Cet avant-projet de loi est le résultat de plusieurs années de consultations, de tractations et de travaux entre les acteurs du Crowdfunding et les autorités. Il traduit également une première concrétisation des intérêts des différentes parties prenantes à ce projet de réglementation de la pratique du Crowdfunding au Maroc.

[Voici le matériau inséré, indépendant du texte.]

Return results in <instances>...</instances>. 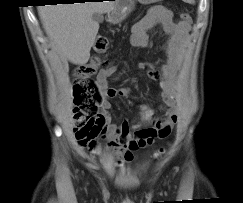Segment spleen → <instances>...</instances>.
Returning a JSON list of instances; mask_svg holds the SVG:
<instances>
[{
    "label": "spleen",
    "instance_id": "spleen-1",
    "mask_svg": "<svg viewBox=\"0 0 243 203\" xmlns=\"http://www.w3.org/2000/svg\"><path fill=\"white\" fill-rule=\"evenodd\" d=\"M184 1L188 3H194V0H184Z\"/></svg>",
    "mask_w": 243,
    "mask_h": 203
}]
</instances>
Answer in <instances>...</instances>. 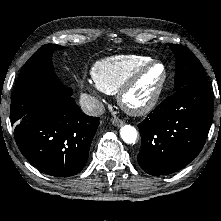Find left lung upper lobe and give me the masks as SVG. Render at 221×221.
<instances>
[{"mask_svg":"<svg viewBox=\"0 0 221 221\" xmlns=\"http://www.w3.org/2000/svg\"><path fill=\"white\" fill-rule=\"evenodd\" d=\"M176 58L175 91L193 82H207L202 64L186 47L170 44Z\"/></svg>","mask_w":221,"mask_h":221,"instance_id":"obj_1","label":"left lung upper lobe"}]
</instances>
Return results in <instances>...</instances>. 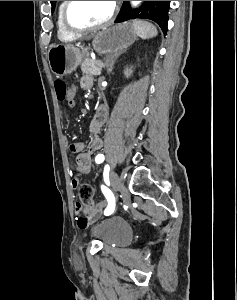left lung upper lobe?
<instances>
[{
  "instance_id": "obj_1",
  "label": "left lung upper lobe",
  "mask_w": 237,
  "mask_h": 300,
  "mask_svg": "<svg viewBox=\"0 0 237 300\" xmlns=\"http://www.w3.org/2000/svg\"><path fill=\"white\" fill-rule=\"evenodd\" d=\"M52 11L54 10L56 1H50ZM169 6L165 5V1H145V3L136 10L130 8L128 1H124L121 12L116 22H123L133 18H146L155 21L166 34L168 24Z\"/></svg>"
}]
</instances>
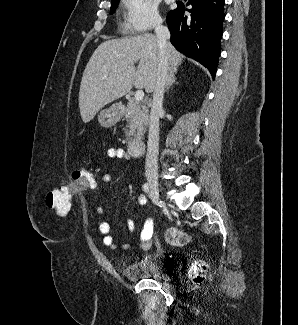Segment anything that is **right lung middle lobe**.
Wrapping results in <instances>:
<instances>
[{
	"label": "right lung middle lobe",
	"instance_id": "1",
	"mask_svg": "<svg viewBox=\"0 0 298 325\" xmlns=\"http://www.w3.org/2000/svg\"><path fill=\"white\" fill-rule=\"evenodd\" d=\"M118 3H119V0H118L117 2H113V3H111V4H112V6H111V12H112L113 10H115V8L118 6Z\"/></svg>",
	"mask_w": 298,
	"mask_h": 325
}]
</instances>
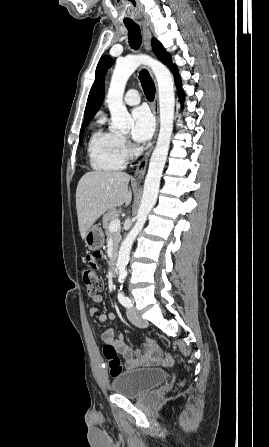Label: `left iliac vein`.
<instances>
[{
	"instance_id": "1",
	"label": "left iliac vein",
	"mask_w": 269,
	"mask_h": 447,
	"mask_svg": "<svg viewBox=\"0 0 269 447\" xmlns=\"http://www.w3.org/2000/svg\"><path fill=\"white\" fill-rule=\"evenodd\" d=\"M127 317L129 321L137 327H147V322L142 317H140L137 313V310L134 307L127 308Z\"/></svg>"
}]
</instances>
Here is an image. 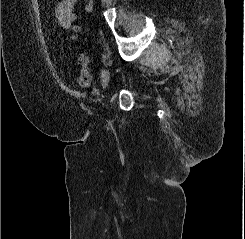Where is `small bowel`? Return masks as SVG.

Le texte de l’avant-projet de loi sur le “financement collaboratif“ instaure la création du statut de gestionnaire de plateformes de financement collaboratif (PFC), statut réservé aux sociétés de financements collaboratifs (SFC). Il définit également le dispositif d’agrément des SFC et de supervision des activités de financement collaboratif. Cette supervision sera administrée par Bank Al Maghrib pour ce qui concerne les activités de prêt et de don. L’Autorité Marocaine du Marché des Capitaux (AMMC) quant à elle prendra en charge la supervision des activités d’investissement en capital. L’avant-projet prévoit également les procédures et les modalités de création et de fonctionnement des PFC, la définition des engagements et des obligations des SFC en matière d’information du public, de publicité et de reporting. Celui-ci fixe aussi les règles à respecter en matière de vérification préalable des projets à financer, de sécurisation des transferts et de protection des contributeurs. Autre élément important dans cet avant-projet de loi : il établit des plafonds en termes de montants à lever par projet et par contributeurs pour les différentes formes de financement. Enfin, le texte définit les règles spécifiques à chacune des trois formes de financement collaboratif : l’investissement, le prêt et le don.

L’expérience française

Grâce à l’ordonnance Ordonnance n° 2014-559 du 30 mai 2014 relative au financement participatif, le Crowdfunding a réussi à prendre pied en France et à prospérer depuis lors de manière fulgurante. En 2017, ce sont 336 millions d’euros qui ont été collectés via les sites de financement participatif selon le dernier baromètre de FPF réalisé avec KPMG qui recense une soixantaine de plateformes. Un bond de 44% en un an et une progression ininterrompue puisqu’en 2013, le montant collecté n’atteignait que 78,3 millions d’euros. En 2017, 2,6 millions de participations financières à un projet ont été enregistrés. Les projets financés par le don sans récompense ont par exemple collecté en moyenne 4.000 euros. Plus de 1,6 million de personnes ont permis de financer 24126 projets (21375 en 2016). Le prêt participatif, ou crowdlending, a amassé le plus de financements. Il  représente 58,1% (soit 195,3 millions d’euros) de la collecte totale, loin devant le don et ses 24,6% (82,8 millions d’euros) et le crowdequity, ou prise de participation sous forme de capital, pour 17,3% (58 millions d’euros). Aussi, et comme en 2016, le secteur économique capte la majorité des financements issus du crowdfunding avec 261 millions d’euros collectés (77,7%). Les projets immobiliers et environnementaux concentrent deux tiers des projets. Les secteurs culturel et social ont respectivement collectés 45 (13,4%) et 30 millions d’euros (8,9%) en 2017. S’il y a encore de la pédagogie à faire auprès du grand public, mais aussi des acteurs plus traditionnels du financement et des acteurs économiques, le Crowdfunding a réussi à élargir sa base et atteindre des secteurs de plus en plus variés.